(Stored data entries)
┄┄┄┄┄┄┄┄┄┄┄┄┄┄┄┄┄┄┄┄
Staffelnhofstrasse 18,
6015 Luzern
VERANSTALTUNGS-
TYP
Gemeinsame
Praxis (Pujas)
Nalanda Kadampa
┄┄┄┄┄┄┄┄┄┄┄┄┄┄┄┄┄┄┄┄
_Directive_
Retype all of the lines above verbatim, keeping every character and line break unchanged.

_Response area_
Staffelnhofstrasse 18,
6015 Luzern
VERANSTALTUNGS-
TYP
Gemeinsame
Praxis (Pujas)
Nalanda Kadampa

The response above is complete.